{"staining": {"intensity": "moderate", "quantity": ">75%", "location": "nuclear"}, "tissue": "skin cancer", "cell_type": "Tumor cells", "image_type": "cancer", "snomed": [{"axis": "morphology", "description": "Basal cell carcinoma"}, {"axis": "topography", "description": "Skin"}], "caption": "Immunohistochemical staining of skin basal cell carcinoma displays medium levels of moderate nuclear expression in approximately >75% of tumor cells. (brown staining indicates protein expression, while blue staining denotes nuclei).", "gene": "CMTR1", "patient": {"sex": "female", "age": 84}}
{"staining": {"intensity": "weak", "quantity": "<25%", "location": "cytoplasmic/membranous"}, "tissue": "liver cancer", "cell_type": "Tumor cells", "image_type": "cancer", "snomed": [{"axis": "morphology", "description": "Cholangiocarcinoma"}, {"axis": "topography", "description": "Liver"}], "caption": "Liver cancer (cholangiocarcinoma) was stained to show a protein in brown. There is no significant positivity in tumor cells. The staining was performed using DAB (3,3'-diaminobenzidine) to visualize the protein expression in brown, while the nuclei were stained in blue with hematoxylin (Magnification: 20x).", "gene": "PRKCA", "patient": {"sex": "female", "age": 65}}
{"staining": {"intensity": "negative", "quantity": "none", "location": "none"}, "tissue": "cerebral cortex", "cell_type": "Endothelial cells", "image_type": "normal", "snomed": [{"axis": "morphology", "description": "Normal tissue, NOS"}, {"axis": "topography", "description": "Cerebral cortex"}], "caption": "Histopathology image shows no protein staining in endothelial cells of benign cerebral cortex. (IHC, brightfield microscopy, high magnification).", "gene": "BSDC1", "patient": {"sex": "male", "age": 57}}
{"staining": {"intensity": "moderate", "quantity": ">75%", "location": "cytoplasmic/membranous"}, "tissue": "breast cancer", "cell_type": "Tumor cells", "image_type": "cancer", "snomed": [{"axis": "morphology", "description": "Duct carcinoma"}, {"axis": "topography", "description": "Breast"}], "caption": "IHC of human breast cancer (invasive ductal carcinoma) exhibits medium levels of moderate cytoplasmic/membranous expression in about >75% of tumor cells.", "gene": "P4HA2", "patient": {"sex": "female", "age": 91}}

◆ ◆ ◆ ◆ ◆

▶ Activity: Your answer should be a single number: how many lines in the data above include "brown"?

▶ Response to this task: 2